Eskişehir güzel şehir, hoş şehir, keyifli şehir…
Lakin son yıllarda yaşanılabilir şehir konforundan ciddi ödünler vermeye başladık. Trafik, park sorunu gibi klişe sorunların yanında ciddi bir gürültü sorunu oluşmaya başladı.
Önceleri bu sorunu herhalde sadece ben bu kadar kafaya takıyorum, başkaları bu kadar sorun etmiyor diye düşünüyordum.
Yaptığım iş ya da şahsi alışkanlıklarımdan ötürü farklı bir algıda seçicilik gelişti ve bu sebeple şikayetçiyim gibi geliyordu.
Ancak yalnız değilmişim.
Eskişehir’in dört bir yanında benim gibi bu gürültülerden şikayetçi, sıkıntı yaşayan ve isyan eden nice insan varmış.
Peki, nedir bu serzenişte bulunduğumuz gürültüler?
Bir kere seyyar satıcılardan, sarımsak satan, overlok düzenleyen hatta ses düzeneği kurup eskicilik yapan kitap satan araçlar,
Abart egzoz ile özellikle geç saatlerde cadde ve sokaklara akın eden, kimseye aldırış etmeden evlerindeki insanları yerinden hoplatan araba ve motosikletler,
Sadece arabada değil yanına aldığı ses bombası ile son ses müziğe yüklenip gece yarısı bile cadde, sokak dolaşanlar, kimileri bisikletlerine dahi bu cihazları monte ediyor.
Özellikle porsuk boyunda gecenin 2’sinde bile bağıra çağıra eğlenen, çevre sakinlerini düşünmeyenler,
Gecenin bir vakti uykudan uyandıran çöp arabaları ve çöp boşaltma sesleri,
Sokak müziği yapıyoruz diye şehrin belli alanlarını mesken tutup özellikle klarnet gibi ince sesle gün boyu çevre sakinlerinin kapı, pencere açmasına engel olanlar,
Bu rahatsızlık etmenleri o kadar çoğaldı, o kadar sıradanlaştı ki önüne geçmek imkansız.
Virüs gibi yayılıyor, bulaşıyor ve Eskişehir’in sakin şehir iklimini adeta alt üst ediyor.
Trafiğin kendisi ve gürültüsü yetmezmiş gibi bir de bunlar eklenince iş gerçekten rahatsız edici bir boyuta ulaşıyor.
Biz Eskişehirliler için katlanılacak ve şikayet edilmeyen iki gürültü vardır.

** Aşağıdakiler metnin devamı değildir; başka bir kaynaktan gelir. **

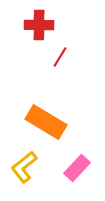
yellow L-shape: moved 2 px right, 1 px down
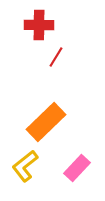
red line: moved 4 px left
orange rectangle: rotated 75 degrees counterclockwise
yellow L-shape: moved 1 px right, 1 px up
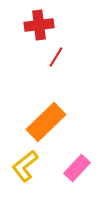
red cross: rotated 8 degrees counterclockwise
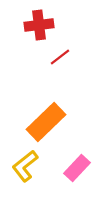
red line: moved 4 px right; rotated 20 degrees clockwise
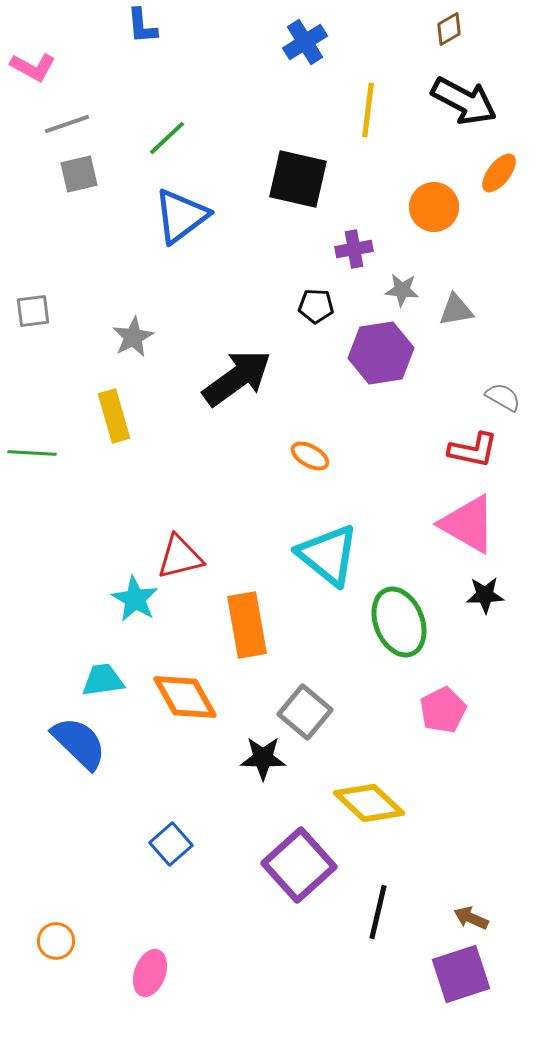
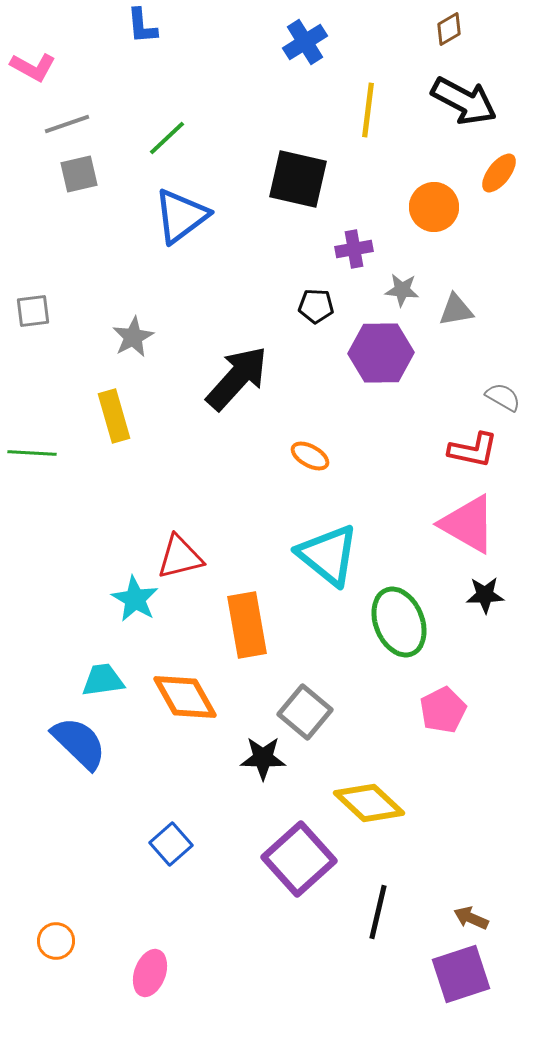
purple hexagon at (381, 353): rotated 8 degrees clockwise
black arrow at (237, 378): rotated 12 degrees counterclockwise
purple square at (299, 865): moved 6 px up
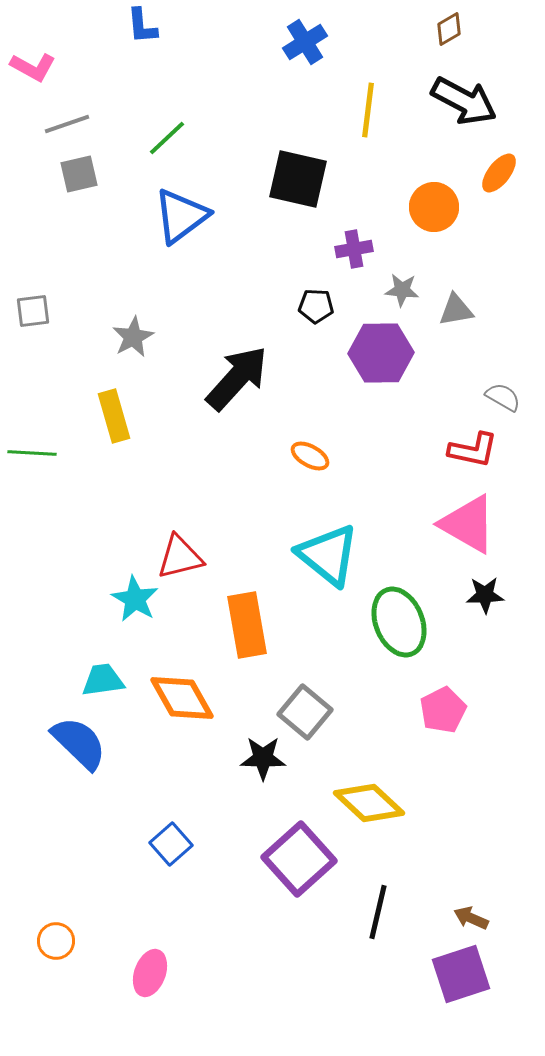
orange diamond at (185, 697): moved 3 px left, 1 px down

Birisi sabahların sultanı Kalabak Suyu sakalarının müzik sesi diğeri ise gökyüzümüzün bekçisi uçak sesleri…
Bunlar alışkanlık yaptığı ve kabullenildiği için pek rahatsız olmayız.
Amma velakin diğer yaygınlaşan seslere ses değil gürültü diyoruz ve katlanması zorlaşıyor.
Bu konuda Eskişehir Emniyet Müdürlüğü’nü göreve davet ediyorum.
Lütfen başta trafikte abart egzoz ile gezen, ara gaz vererek kendini tatmin ederken herkesi rahatsız eden motor ve arabalar başta olmak üzere çevreyi rahatsız edecek gürültü çıkaran herkes için daha sık ve etkili denetimler yapılsın.
Başta abartıyorum diye düşündüğüm bu şikayetlerin ne kadar yaygın olduğunu tek bir paylaşımla tatbik ettim.
Bu vesile ile de bir kez daha altını çizmek ve ilgileri göreve davet etmek istiyorum.